Ursprung und Geschichte
Die Kirche Saint-Alyre de Saint-Alyre-ès-Montagne in Puy-de-Dôme in Auvergne-Rhône-Alpes ist ein katholisches religiöses Gebäude, das im 11. und 12. Jahrhundert erbaut wurde. Es illustriert die Anfänge der romanischen Kunst in Auvergne, vor allem durch den Chor, während sein Kirchenschiff einen rustikaleren gotischen Stil reflektiert, der durch spätere Veränderungen gekennzeichnet ist. Ein historisches Denkmal im Jahr 1986, es war vor der Revolution von einem Prioren verbunden mit der Piemontesischen Abtei von Saint-Michel de Cluze.

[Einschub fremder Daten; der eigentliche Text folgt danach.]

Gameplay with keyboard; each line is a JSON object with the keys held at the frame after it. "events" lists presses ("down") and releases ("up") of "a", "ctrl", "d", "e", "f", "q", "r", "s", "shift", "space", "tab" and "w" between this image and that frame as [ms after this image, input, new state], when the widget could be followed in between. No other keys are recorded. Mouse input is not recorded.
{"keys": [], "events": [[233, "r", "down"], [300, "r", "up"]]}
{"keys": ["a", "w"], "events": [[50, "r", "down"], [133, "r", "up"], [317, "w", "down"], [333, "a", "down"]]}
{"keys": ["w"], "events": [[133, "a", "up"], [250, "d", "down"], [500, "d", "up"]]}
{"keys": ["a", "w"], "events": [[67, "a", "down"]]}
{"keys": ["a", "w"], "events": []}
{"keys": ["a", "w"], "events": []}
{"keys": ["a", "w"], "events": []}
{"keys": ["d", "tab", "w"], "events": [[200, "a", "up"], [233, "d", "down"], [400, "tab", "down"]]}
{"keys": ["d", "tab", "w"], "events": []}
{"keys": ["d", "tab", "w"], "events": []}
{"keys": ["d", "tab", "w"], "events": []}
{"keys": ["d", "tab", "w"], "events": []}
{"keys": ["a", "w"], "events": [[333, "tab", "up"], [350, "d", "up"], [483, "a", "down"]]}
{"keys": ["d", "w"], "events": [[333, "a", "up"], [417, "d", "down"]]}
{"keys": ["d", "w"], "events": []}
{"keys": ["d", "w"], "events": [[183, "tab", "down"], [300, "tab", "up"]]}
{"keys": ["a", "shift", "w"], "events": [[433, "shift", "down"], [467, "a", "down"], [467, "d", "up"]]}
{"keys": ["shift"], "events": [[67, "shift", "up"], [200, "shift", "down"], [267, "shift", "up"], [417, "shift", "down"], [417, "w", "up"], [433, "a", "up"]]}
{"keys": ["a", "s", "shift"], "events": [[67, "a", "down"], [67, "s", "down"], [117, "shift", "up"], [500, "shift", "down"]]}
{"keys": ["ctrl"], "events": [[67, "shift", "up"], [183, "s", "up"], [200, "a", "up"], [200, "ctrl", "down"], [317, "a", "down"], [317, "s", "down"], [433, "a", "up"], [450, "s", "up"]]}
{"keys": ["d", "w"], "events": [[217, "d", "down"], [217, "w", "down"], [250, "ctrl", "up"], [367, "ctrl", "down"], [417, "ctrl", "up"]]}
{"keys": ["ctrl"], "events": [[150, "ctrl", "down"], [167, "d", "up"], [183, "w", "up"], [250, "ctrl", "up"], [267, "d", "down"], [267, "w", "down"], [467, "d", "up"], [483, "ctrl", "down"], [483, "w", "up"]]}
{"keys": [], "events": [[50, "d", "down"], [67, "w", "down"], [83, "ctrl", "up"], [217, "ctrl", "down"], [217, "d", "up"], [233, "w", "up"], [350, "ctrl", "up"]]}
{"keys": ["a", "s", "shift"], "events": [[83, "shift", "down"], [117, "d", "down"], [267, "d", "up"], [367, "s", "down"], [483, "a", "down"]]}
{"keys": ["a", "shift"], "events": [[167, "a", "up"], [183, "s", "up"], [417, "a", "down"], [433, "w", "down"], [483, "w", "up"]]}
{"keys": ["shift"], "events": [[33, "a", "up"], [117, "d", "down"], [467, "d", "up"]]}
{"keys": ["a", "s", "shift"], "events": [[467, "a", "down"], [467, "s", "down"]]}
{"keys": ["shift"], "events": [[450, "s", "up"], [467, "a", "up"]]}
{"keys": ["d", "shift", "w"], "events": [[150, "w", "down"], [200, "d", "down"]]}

Die Architektur der Kirche vereint ein einzigartiges Kirchenschiff mit einer Halbwelle und einem rechteckigen Glockenturm. Die romanischen, mit stilisiertem Laub geschmückten Hauptstadtn stehen neben gotischen Elementen als Gewölbe auf überquerten Kriegsköpfen im 15. Jahrhundert. Naïve Skulpturen, aus der gleichen Zeit, geschmückt mit Kappen und einem Tympanum. Diese Transformationen spiegeln die Entwicklung von Techniken und künstlerischen Stilen zwischen dem Mittelalter und dem Ende der mittelalterlichen Periode wider.
Vor der Französischen Revolution diente die Kirche als Zentrum eines Priorats und betonte ihre spirituelle und gemeinschaftliche Rolle in der Region. Seine Klassifizierung im Jahr 1986 bewahrte ein architektonisches Erbe, das romanische und gotische Einflüsse kombinierte, charakteristisch für die religiöse und künstlerische Geschichte der Auvergne. Die im 15. Jahrhundert vorgenommenen Veränderungen, wie z.B. die Schleifengewölbe, die nicht den ursprünglichen Doppelbögen entsprechen, zeigen strukturelle Anpassungen im Zusammenhang mit den liturgischen Bedürfnissen oder technischen Zwängen der Zeit.